A Céline Dion tem uma música que diz que o amor pode mover montanhas. Com todo respeito, eu acho que a Céline errou. O amor é muito superestimado. Sem a menor sombra de dúvidas, o álcool supera qualquer forma de afeto como força-motriz da humanidade. Pegue, por exemplo, a história das ilhas caribenhas e do Reino Unido. Em 1655 a Grã-Bretanha capturou Jamaica, e começou um caso de amor (talvez ele mova montanhas) com o rum.
A bebida já era produzida naquela ilha, que possuía abundância de cana-de-açúcar. A Marinha Real britânica não hesitou em substituir o aristocrático brandy francês pelo refrescante e tropical rum. Os marinheiros eram diariamente abençoados com doses de destilado, muitas vezes combinadas com limão. Os marinheiros viam no rum não apenas um antídoto contra o escorbuto, mas também uma fonte de alegria em suas vidas a bordo de navios desprovidos de luz, com comida escassa e o constante medo de criaturas marinhas lendárias.
O rum tornou-se tão famoso que passou a ser usado como moeda de troca pelos corsários britânicos. Esses, um tanto menos comedidos do que os militares da respeitosa rainha, geralmente consumiam quantidades copiosas de bebida. Não era raro o caso de um navio pirata capturado facilmente pela marinha, visto que seus ocupantes não tinham condições sóbrias de lutar. Em pouco tempo, o rum – e seus barris – chegaram ao Reino Unido.
É surpreendente que apesar de tamanha conexão com a bebida tropical, a indústria do scotch whisky somente tenha se voltado para barricas de rum lá pela década de setenta, quando uma certa Springbank lançou um whisky exclusivo e caríssimo maturado na bebida. E é ainda mais inacreditável se pensarmos que muitas destilarias de rum sempre usaram barris de whisky. E é aí que entra o tema de nossa prova, o novo Glenlivet Carribbean Reserve.

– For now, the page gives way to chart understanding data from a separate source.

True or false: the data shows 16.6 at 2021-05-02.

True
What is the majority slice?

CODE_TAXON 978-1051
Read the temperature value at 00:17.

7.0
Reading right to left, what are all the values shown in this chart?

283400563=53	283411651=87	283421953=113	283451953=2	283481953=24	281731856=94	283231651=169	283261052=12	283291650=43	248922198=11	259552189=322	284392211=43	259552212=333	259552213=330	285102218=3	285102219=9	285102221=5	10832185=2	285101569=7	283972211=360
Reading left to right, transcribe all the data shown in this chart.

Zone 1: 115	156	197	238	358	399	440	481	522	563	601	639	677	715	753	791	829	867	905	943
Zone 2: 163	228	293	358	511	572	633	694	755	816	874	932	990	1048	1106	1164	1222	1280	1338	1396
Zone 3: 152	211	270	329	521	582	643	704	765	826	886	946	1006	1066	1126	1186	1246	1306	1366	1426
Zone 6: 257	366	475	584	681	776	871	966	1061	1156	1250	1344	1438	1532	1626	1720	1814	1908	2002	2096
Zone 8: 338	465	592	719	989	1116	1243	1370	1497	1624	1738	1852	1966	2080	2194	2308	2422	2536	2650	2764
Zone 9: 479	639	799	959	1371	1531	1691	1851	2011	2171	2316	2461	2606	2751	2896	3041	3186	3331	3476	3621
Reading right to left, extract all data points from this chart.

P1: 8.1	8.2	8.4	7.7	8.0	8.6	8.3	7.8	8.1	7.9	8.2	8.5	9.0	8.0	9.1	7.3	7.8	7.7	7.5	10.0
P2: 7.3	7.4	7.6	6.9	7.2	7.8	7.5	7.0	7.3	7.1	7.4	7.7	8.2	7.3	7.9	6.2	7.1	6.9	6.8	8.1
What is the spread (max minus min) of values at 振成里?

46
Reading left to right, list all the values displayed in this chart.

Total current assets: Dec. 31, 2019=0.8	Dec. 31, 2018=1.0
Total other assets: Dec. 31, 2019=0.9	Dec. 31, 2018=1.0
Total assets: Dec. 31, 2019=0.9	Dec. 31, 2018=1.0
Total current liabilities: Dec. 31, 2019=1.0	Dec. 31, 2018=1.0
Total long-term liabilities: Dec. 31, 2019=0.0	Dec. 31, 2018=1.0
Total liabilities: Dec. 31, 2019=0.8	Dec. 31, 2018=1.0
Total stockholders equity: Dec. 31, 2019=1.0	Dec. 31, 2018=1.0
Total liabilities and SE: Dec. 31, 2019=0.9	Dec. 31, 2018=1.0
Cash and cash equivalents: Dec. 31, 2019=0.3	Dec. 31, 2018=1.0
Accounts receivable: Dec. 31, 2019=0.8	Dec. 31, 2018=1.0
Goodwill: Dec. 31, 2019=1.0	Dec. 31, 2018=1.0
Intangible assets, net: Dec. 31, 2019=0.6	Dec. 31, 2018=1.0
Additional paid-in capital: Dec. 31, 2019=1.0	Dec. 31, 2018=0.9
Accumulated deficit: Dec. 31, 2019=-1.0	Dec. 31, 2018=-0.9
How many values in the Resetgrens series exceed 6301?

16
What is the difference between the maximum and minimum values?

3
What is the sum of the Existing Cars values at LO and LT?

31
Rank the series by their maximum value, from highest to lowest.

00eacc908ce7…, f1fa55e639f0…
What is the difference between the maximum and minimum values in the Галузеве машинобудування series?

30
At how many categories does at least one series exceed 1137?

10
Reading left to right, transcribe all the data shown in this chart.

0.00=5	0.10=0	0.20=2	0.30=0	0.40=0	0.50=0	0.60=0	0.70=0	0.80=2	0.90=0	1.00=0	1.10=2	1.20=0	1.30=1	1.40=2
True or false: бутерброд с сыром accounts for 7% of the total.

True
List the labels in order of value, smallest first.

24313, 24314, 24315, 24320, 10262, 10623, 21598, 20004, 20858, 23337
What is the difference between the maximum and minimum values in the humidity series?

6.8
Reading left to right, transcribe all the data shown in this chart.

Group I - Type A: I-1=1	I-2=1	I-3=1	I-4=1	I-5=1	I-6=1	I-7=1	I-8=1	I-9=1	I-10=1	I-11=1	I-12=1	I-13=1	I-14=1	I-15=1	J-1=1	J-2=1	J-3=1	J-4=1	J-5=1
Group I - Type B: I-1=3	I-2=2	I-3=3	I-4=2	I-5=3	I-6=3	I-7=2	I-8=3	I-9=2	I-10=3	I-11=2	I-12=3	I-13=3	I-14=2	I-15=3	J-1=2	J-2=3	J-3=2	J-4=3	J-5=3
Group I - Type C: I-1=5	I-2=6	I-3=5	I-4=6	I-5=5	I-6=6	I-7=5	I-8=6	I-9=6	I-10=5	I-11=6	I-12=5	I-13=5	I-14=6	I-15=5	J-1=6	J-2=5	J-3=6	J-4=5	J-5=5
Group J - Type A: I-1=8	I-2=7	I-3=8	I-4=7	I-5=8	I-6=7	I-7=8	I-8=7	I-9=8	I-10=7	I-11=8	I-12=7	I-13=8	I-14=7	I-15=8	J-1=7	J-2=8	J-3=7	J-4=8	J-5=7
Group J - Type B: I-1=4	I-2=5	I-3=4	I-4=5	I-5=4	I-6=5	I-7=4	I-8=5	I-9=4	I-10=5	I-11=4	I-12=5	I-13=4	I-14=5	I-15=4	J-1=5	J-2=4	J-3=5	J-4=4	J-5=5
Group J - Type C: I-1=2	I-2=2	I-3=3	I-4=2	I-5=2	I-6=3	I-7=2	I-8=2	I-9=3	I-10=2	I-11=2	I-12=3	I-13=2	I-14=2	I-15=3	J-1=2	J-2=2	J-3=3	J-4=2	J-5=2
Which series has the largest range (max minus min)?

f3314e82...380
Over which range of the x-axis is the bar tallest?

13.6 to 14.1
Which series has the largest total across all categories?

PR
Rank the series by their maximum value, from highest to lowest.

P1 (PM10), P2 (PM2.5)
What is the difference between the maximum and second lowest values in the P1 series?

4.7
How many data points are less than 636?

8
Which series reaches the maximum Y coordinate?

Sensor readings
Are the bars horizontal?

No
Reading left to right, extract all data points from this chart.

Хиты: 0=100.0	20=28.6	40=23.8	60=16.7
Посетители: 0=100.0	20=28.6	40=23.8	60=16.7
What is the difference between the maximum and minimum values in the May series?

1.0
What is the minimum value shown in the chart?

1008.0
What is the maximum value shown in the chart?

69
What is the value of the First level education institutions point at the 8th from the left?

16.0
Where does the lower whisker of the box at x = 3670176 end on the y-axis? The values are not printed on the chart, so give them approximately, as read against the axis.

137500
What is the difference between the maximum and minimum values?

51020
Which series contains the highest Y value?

Embora desejássemos compartilhar mais detalhes sobre este single malt sem idade declarada, a verdade é que ele, assim como o amor, guarda seus segredos com afinco. Sabe-se que o Glenlivet Caribbean Reserve foi maturado em barricas de ex-bourbon e depois teve um flerte com barris de rum jamaicano – o que chamam de “maturação seletiva”. A marca do rum também não é divulgada. Mas, que este Cão, num palpite educado, supõe que seja Appleton State, considerando sua nacionalidade. E é só.
Whiskies finalizados em barricas de rum têm se tornado cada vez mais comuns, uma conexão compreensível, uma vez que o líquido tropical acrescenta uma nota frutada e de coco que harmoniza com perfeição com a trindade de sabores do bourbon: mel, baunilha e caramelo. A grande questão é sempre o equilíbrio. Por conta da potência sensorial do rum, há um grande risco de se criar um whisky desequilibrado, puxado para o destilado de cana. Aqui isso não acontece. O Caribbean Reserve é equilibrado, com uma nota discreta do frutado do rum no final.
O The Glenlivet Caribbean Reserve foi lançado em abril de 2020 e é parte do core range da destilaria, juntamente com o Founder’s Reserve, 15 anos, 18 anos e o antigo 12 anos, em alguns mercados específicos. O Caribbean Reserve possui um preço um pouco superior àquele do Founder’s, seu rótulo de entrada. Na opinião deste Cão, o upgrade compensa: apesar de ser claramente um malte jovem, o Caribbean tem mais personalidade, e entrega uma experiência diferente de whiskies em sua faixa de preço.
Para aqueles que buscam um single malt com preço acessível, mas que vai além do comum envelhecimento em barricas de ex-bourbon, o The Glenlivet Caribbean Reserve é a resposta. Enquanto Céline Dion pode acreditar no poder do amor, nós, amantes do whisky, sabemos que o poder de uma boa bebida pode superar qualquer montanha. E o Caribbean Reserve é a nossa prova definitiva disso.
THE GLENLIVET CARIBEAN RESERVE
Tipo: Single Malt sem idade definida (NAS)
Destilaria: Glenlivet
Região: Speyside
ABV: 40%
Notas de prova:
Aroma: floral, com baunilha e abacaxi
Sabor: sabor frutado. Abacaxi, maçã. Final médio, progressivamente mais adocicado, com coco e baunilha.